■ Exercise goal
Select each line of the records that contains the word "buyers" and copy those lines out.

■ The records
:::::
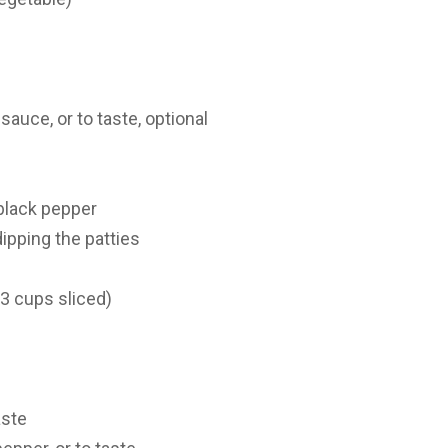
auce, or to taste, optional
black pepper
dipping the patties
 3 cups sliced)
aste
:::::
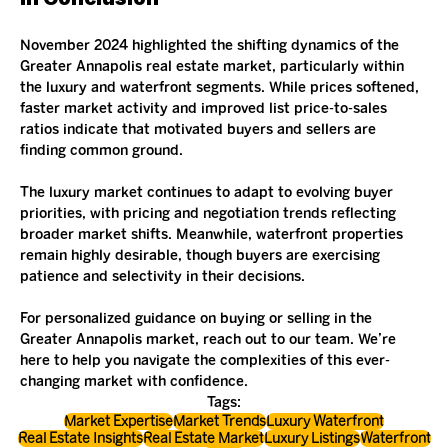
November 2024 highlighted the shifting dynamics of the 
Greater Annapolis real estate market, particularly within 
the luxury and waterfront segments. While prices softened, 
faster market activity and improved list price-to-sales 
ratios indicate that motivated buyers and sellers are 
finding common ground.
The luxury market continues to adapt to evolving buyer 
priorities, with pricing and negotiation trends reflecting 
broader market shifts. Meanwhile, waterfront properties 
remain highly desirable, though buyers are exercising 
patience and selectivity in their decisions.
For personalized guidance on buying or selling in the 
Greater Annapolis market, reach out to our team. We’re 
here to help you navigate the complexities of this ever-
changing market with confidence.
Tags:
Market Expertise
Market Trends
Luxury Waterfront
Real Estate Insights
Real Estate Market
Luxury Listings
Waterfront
:::::
■ Response
ratios indicate that motivated buyers and sellers are 
remain highly desirable, though buyers are exercising 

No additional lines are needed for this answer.